As a co-operator (a long time member of the Co-operative Party who believes in the co-operative model) I am a big supporter of credit unions.
A credit union is a ‘not for profit’ financial institution owned and controlled by its members, just like a mutual building society – with no traditional shareholders to pay. They have generous rates of interest for borrowers and traditionally pay a decent dividend to savers too. They are a great way to keep people out of the clutches of pay day lenders and loan sharks which is one of the main reasons I am so keen to support them.
I have spent quite a lot of time with Tees Credit Union, a community based organisation who work directly with local residents. I was very interested therefore to be contacted by the Police Credit Union which is an employment based organisation drawing its membership from the local force. I wanted to see and understand the differences between the two models and found it very useful. The Police Credit Union was set up by the police, for the whole of the police family – serving and retired police officers/police staff and members of their households. It now serves the wider law enforcement family and has 23000 members.
It is obviously much easier to recruit members for an employment based credit union as potential members are easy to identify and contact whereas community credit unions are hindered by their ability to market themselves and their services across the geographical areas they cover.

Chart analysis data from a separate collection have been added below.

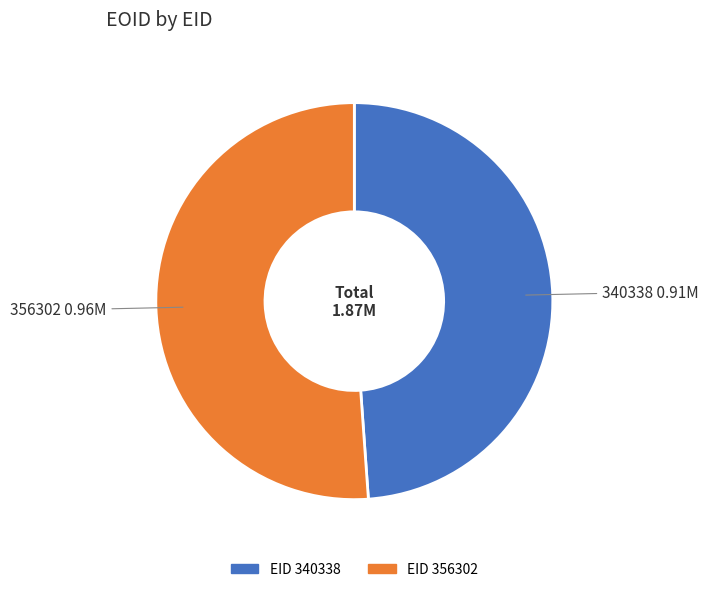

Count the number of slices in the pie.

2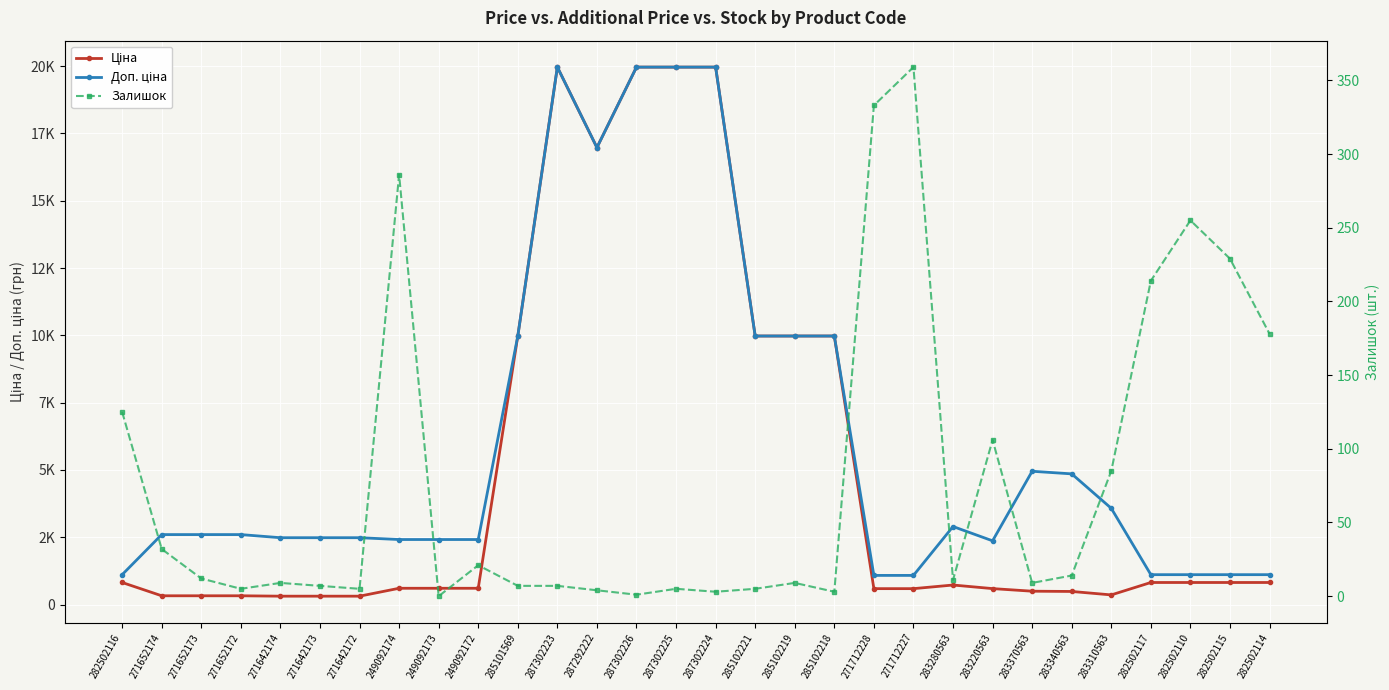

Reading left to right, transcribe all the data shown in this chart.

Ціна: 282502116=818.5	271652174=324.8	271652173=324.8	271652172=324.8	271642174=310.3	271642173=310.3	271642172=310.3	249092174=603.7	249092173=603.7	249092172=603.7	285101569=9975.0	287302223=19964.2	287292222=16976.3	287302226=19964.2	287302225=19964.2	287302224=19964.2	285102221=9975.0	285102219=9975.0	285102218=9975.0	271712228=589.9	271712227=589.9	283280563=724.5	283220563=591.6	283370563=495.0	283340563=485.4	283310563=357.4	282502117=818.5	282502110=818.5	282502115=818.5	282502114=818.5
Доп. ціна: 282502116=1109.2	271652174=2598.3	271652173=2598.3	271652172=2598.3	271642174=2482.4	271642173=2482.4	271642172=2482.4	249092174=2414.8	249092173=2414.8	249092172=2414.8	285101569=9975.0	287302223=19964.2	287292222=16976.3	287302226=19964.2	287302225=19964.2	287302224=19964.2	285102221=9975.0	285102219=9975.0	285102218=9975.0	271712228=1081.7	271712227=1081.7	283280563=2897.8	283220563=2366.5	283370563=4950.4	283340563=4853.8	283310563=3573.9	282502117=1109.2	282502110=1109.2	282502115=1109.2	282502114=1109.2
Залишок: 282502116=125.0	271652174=32.0	271652173=12.0	271652172=5.0	271642174=9.0	271642173=7.0	271642172=5.0	249092174=286.0	249092173=0.0	249092172=21.0	285101569=7.0	287302223=7.0	287292222=4.0	287302226=1.0	287302225=5.0	287302224=3.0	285102221=5.0	285102219=9.0	285102218=3.0	271712228=333.0	271712227=359.0	283280563=11.0	283220563=106.0	283370563=9.0	283340563=14.0	283310563=85.0	282502117=214.0	282502110=255.0	282502115=229.0	282502114=178.0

Carol Thorburn who kindly and ably hosted my visit explained that the majority of their members find the interest rates to be so good that they use the credit union to consolidate loans and credit card balances and thus considerably reduce their family outgoings. At a time when we are experiencing a cost of living crisis this is very welcome. I was also delighted to see in the PCU newsletter that both Barry Coppinger and Vera Baird, Police and Crime Commissioners for Cleveland and Northumbria respectively have become members of their respective branches of the Police Credit Union.
During the Labour Party’s policy making process I joined with the Co-op in calling for the establishment of an Armed Forces Credit Union and the more I heard about the work of the Police Credit Union the more I could see what a good idea this really is. I am delighted that the Party has agreed to take it forward.
The Cleveland branch is located on Yarm Road in Stockton in the old Electron House which was one of the campaign centres in the 1997 General Election for Dari Taylor, being owned then by the Electrician’s union. It is now in the hands of the Police Federation and while I was there I was introduced to the current officers and will be going back for a proper visit and to hear about their members’ concerns very soon.